Heitor Schuch

Avança no Senado projeto de renegociação das dívidas rurais

Finalmente a pauta da securitização defendida pelo deputadoHeitor Schuch e pela Fetag-RS avançou nesta semana no Congresso Nacional. A Comissão de Assuntos Econômicos (CAE) do Senado aprovou o projeto que trata da renegociação das dívidas rurais, trazendo esperança para milhares de agricultores gaúchos atingidos por estiagens, enchentes e sucessivas dificuldades no campo.

Heitor Schuch vem atuando intensamente na mobilização em defesa dos produtores rurais, cobrando medidas concretas para garantir condições de permanência no campo e recuperação da capacidade produtiva das famílias agricultoras.

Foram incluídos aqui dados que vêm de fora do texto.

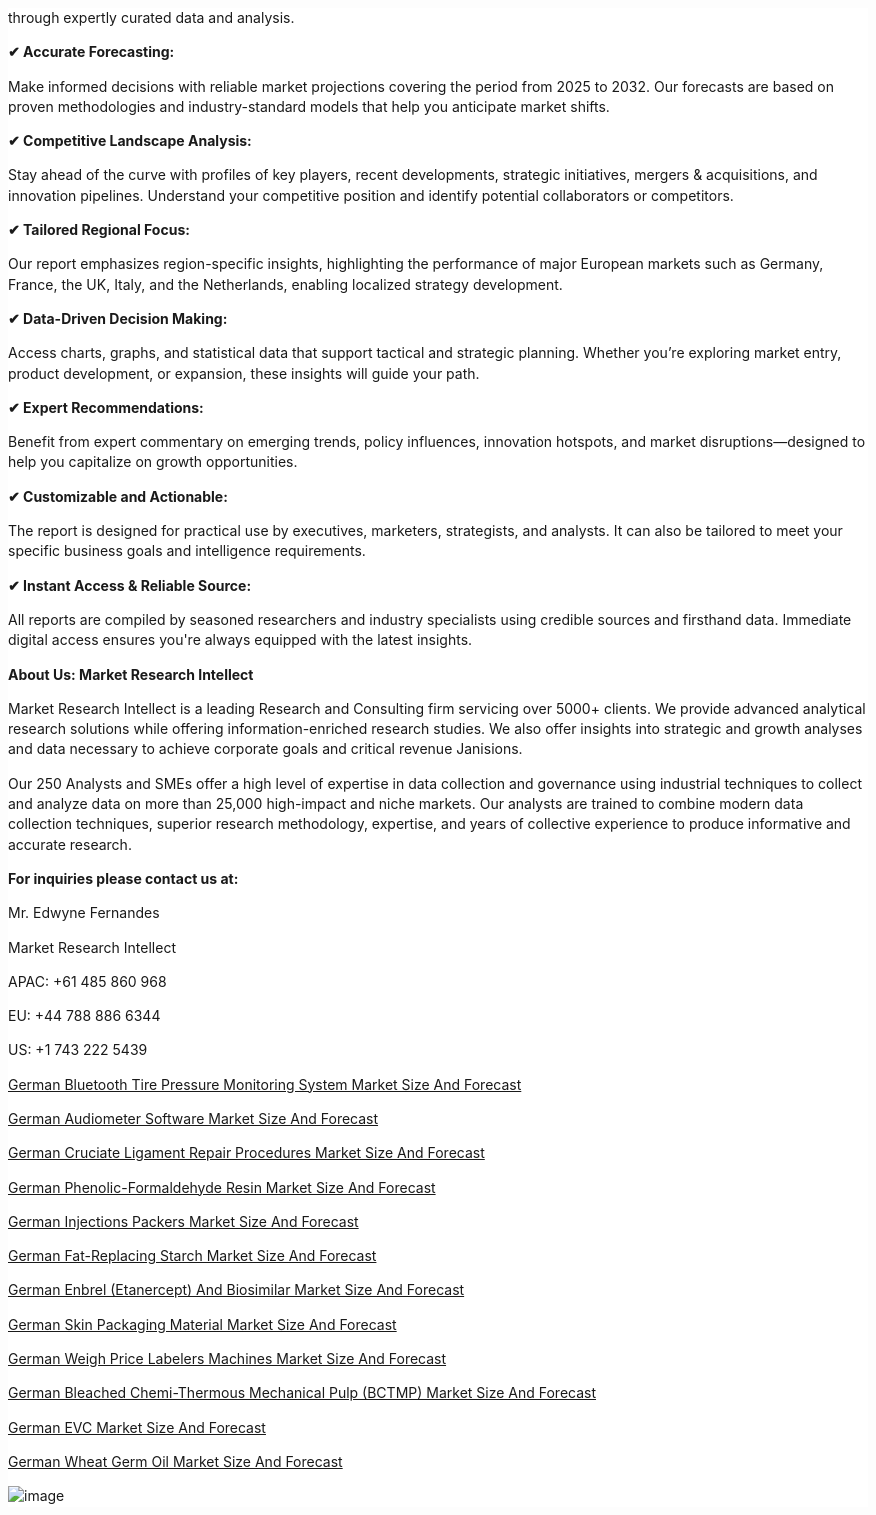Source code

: through expertly curated data and analysis.</p><p><strong>✔ Accurate Forecasting:</strong></p><p>Make informed decisions with reliable market projections covering the period from 2025 to 2032. Our forecasts are based on proven methodologies and industry-standard models that help you anticipate market shifts.</p><p><strong>✔ Competitive Landscape Analysis:</strong></p><p>Stay ahead of the curve with profiles of key players, recent developments, strategic initiatives, mergers &amp; acquisitions, and innovation pipelines. Understand your competitive position and identify potential collaborators or competitors.</p><p><strong>✔ Tailored Regional Focus:</strong></p><p>Our report emphasizes region-specific insights, highlighting the performance of major European markets such as Germany, France, the UK, Italy, and the Netherlands, enabling localized strategy development.</p><p><strong>✔ Data-Driven Decision Making:</strong></p><p>Access charts, graphs, and statistical data that support tactical and strategic planning. Whether you&rsquo;re exploring market entry, product development, or expansion, these insights will guide your path.</p><p><strong>✔ Expert Recommendations:</strong></p><p>Benefit from expert commentary on emerging trends, policy influences, innovation hotspots, and market disruptions&mdash;designed to help you capitalize on growth opportunities.</p><p><strong>✔ Customizable and Actionable:</strong></p><p>The report is designed for practical use by executives, marketers, strategists, and analysts. It can also be tailored to meet your specific business goals and intelligence requirements.</p><p><strong>✔ Instant Access &amp; Reliable Source:</strong></p><p>All reports are compiled by seasoned researchers and industry specialists using credible sources and firsthand data. Immediate digital access ensures you're always equipped with the latest insights.</p><p><strong><span class="font-[700]">About Us: Market Research Intellect</span></strong></p><p><span class="">Market Research Intellect is a leading Research and Consulting firm servicing over 5000+ clients. We provide advanced analytical research solutions while offering information-enriched research studies.&nbsp;</span>We also offer insights into strategic and growth analyses and data necessary to achieve corporate goals and critical revenue Janisions.</p><p><span class="">Our 250 Analysts and SMEs offer a high level of expertise in data collection and governance using industrial techniques to collect and analyze data on more than 25,000 high-impact and niche markets. Our analysts are trained to combine modern data collection techniques, superior research methodology, expertise, and years of collective experience to produce informative and accurate research.</span></p><p><strong>For inquiries please contact us at:</strong></p><p>Mr. Edwyne Fernandes</p><p>Market Research Intellect</p><p>APAC: +61 485 860 968</p><p>EU: +44 788 886 6344</p><p>US: +1 743 222 5439</p><p><a href="https://github.com/rjtechintelligence/02/blob/main/Bluetooth-Tire-Pressure-Monitoring-System-Market/Bluetooth-Tire-Pressure-Monitoring-System-Market.md">German Bluetooth Tire Pressure Monitoring System Market Size And Forecast</a></p><p><a href="https://github.com/rjtechintelligence/03/blob/main/Audiometer-Software-Market/Audiometer-Software-Market.md">German Audiometer Software Market Size And Forecast</a></p><p><a href="https://github.com/rjtechintelligence/04/blob/main/Cruciate-Ligament-Repair-Procedures-Market/Cruciate-Ligament-Repair-Procedures-Market.md">German Cruciate Ligament Repair Procedures Market Size And Forecast</a></p><p><a href="https://github.com/rjtechintelligence/01/blob/main/Phenolic-Formaldehyde-Resin-Market/Phenolic-Formaldehyde-Resin-Market.md">German Phenolic-Formaldehyde Resin Market Size And Forecast</a></p><p><a href="https://github.com/rjtechintelligence/03/blob/main/Injections-Packers-Market/Injections-Packers-Market.md">German Injections Packers Market Size And Forecast</a></p><p><a href="https://github.com/rjtechintelligence/04/blob/main/Fat-Replacing-Starch-Market/Fat-Replacing-Starch-Market.md">German Fat-Replacing Starch Market Size And Forecast</a></p><p><a href="https://github.com/rjtechintelligence/01/blob/main/Enbrel-(Etanercept)-And-Biosimilar-Market/Enbrel-(Etanercept)-And-Biosimilar-Market.md">German Enbrel (Etanercept) And Biosimilar Market Size And Forecast</a></p><p><a href="https://github.com/rjtechintelligence/02/blob/main/Skin-Packaging-Material-Market/Skin-Packaging-Material-Market.md">German Skin Packaging Material Market Size And Forecast</a></p><p><a href="https://github.com/rjtechintelligence/03/blob/main/Weigh-Price-Labelers-Machines-Market/Weigh-Price-Labelers-Machines-Market.md">German Weigh Price Labelers Machines Market Size And Forecast</a></p><p><a href="https://github.com/rjtechintelligence/04/blob/main/Bleached-Chemi-Thermous-Mechanical-Pulp-(BCTMP)-Market/Bleached-Chemi-Thermous-Mechanical-Pulp-(BCTMP)-Market.md">German Bleached Chemi-Thermous Mechanical Pulp (BCTMP) Market Size And Forecast</a></p><p><a href="https://github.com/rjtechintelligence/01/blob/main/EVC-Market/EVC-Market.md">German EVC Market Size And Forecast</a></p><p><a href="https://github.com/rjtechintelligence/02/blob/main/Wheat-Germ-Oil-Market/Wheat-Germ-Oil-Market.md">German Wheat Germ Oil Market Size And Forecast</a></p>
![image](https://github.com/user-attachments/assets/536dd36f-ec77-4a9e-a41e-87484182ac59)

“O agricultor quer produzir, trabalhar e honrar seus compromissos, mas muitos vivem uma situação insustentável após anos de perdas e dificuldades. A renegociação é uma medida de justiça e sobrevivência para milhares de famílias”, destacou o deputado.

A pauta vem sendo construída em conjunto com a Fetag e lideranças sindicais de diversas regiões do Estado, que têm levado ao governo federal e ao Congresso a realidade enfrentada pelos agricultores familiares.

Para Schuch, a aprovação na CAE representa um passo importante, mas a mobilização seguirá até a aprovação definitiva da proposta e a implementação efetiva das medidas de apoio ao setor rural. Agora, a briga vai ser no plenário, antecipa.

Limites financeiros e condições

O crédito poderá ser usado para quitação de dívidas de crédito rural, empréstimos e Cédulas de Produto Rural contratados até 31 de dezembro de 2025, renegociadas ou não. Os débitos serão recalculados sem multa, mora e outros encargos por inadimplência. 

Quanto às condições, os juros serão diferenciados por perfil do produtor:

  • 3,5% ao ano para inscritos no Programa Nacional de Fortalecimento da Agricultura Familiar (Pronaf) e demais pequenos produtores;
  • 5,5% ao ano para inscritos no Programa Nacional de Apoio ao Médio Produtor Rural (Pronamp) e demais médios produtores;
  • 7,5% ao ano para os demais.

Os recursos poderão ser operados pelo Banco Nacional de Desenvolvimento Econômico e Social (BNDES), bancos e cooperativas de crédito. A linha especial de financiamento de crédito terá como limite global o valor definido futuramente pelo Poder Executivo.

Os financiamentos terão como limites o valor de R$ 10 milhões por beneficiário e de R$ 50 milhões por associação, cooperativa de produção ou condomínio. O prazo para o pagamento poderá chegar a 10 anos, acrescidos de três anos de carência, dependendo do caso.